___ Entries shown ___
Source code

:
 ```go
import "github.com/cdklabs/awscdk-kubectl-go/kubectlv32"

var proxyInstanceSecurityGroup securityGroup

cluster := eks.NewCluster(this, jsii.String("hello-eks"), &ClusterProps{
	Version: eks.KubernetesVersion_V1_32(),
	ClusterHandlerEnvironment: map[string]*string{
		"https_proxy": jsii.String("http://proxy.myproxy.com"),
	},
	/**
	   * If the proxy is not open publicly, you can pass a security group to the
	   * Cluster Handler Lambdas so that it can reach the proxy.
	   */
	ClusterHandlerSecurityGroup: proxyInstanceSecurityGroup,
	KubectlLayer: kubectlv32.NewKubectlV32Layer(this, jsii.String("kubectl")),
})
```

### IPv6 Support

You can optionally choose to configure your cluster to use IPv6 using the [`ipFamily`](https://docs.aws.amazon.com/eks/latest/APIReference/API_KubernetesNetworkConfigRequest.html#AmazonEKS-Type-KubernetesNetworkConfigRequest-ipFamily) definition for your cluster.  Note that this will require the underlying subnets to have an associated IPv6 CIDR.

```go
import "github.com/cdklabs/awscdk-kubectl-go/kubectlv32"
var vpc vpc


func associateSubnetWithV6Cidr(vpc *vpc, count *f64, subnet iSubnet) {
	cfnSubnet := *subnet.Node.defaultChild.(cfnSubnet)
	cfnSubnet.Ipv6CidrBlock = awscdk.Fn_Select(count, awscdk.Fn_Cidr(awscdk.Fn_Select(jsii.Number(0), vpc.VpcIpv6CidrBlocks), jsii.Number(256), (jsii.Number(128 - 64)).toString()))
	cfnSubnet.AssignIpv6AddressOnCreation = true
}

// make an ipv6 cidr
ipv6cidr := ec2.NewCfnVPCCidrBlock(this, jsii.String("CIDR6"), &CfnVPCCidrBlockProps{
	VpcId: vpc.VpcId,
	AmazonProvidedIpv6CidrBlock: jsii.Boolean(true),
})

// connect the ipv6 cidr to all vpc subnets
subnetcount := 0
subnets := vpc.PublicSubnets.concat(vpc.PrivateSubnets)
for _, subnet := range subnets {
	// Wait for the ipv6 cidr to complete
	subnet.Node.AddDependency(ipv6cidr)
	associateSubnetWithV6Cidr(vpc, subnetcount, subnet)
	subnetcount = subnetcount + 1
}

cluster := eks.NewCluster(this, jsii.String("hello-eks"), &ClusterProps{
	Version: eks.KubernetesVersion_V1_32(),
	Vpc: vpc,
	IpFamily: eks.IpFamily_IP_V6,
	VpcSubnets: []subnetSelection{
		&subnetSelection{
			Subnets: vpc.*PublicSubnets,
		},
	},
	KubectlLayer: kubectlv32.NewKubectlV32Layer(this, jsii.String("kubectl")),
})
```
___
For each line in the entries that holds "cfnSubnet", return that line.

**Written answer**.
	cfnSubnet := *subnet.Node.defaultChild.(cfnSubnet)
	cfnSubnet.Ipv6CidrBlock = awscdk.Fn_Select(count, awscdk.Fn_Cidr(awscdk.Fn_Select(jsii.Number(0), vpc.VpcIpv6CidrBlocks), jsii.Number(256), (jsii.Number(128 - 64)).toString()))
	cfnSubnet.AssignIpv6AddressOnCreation = true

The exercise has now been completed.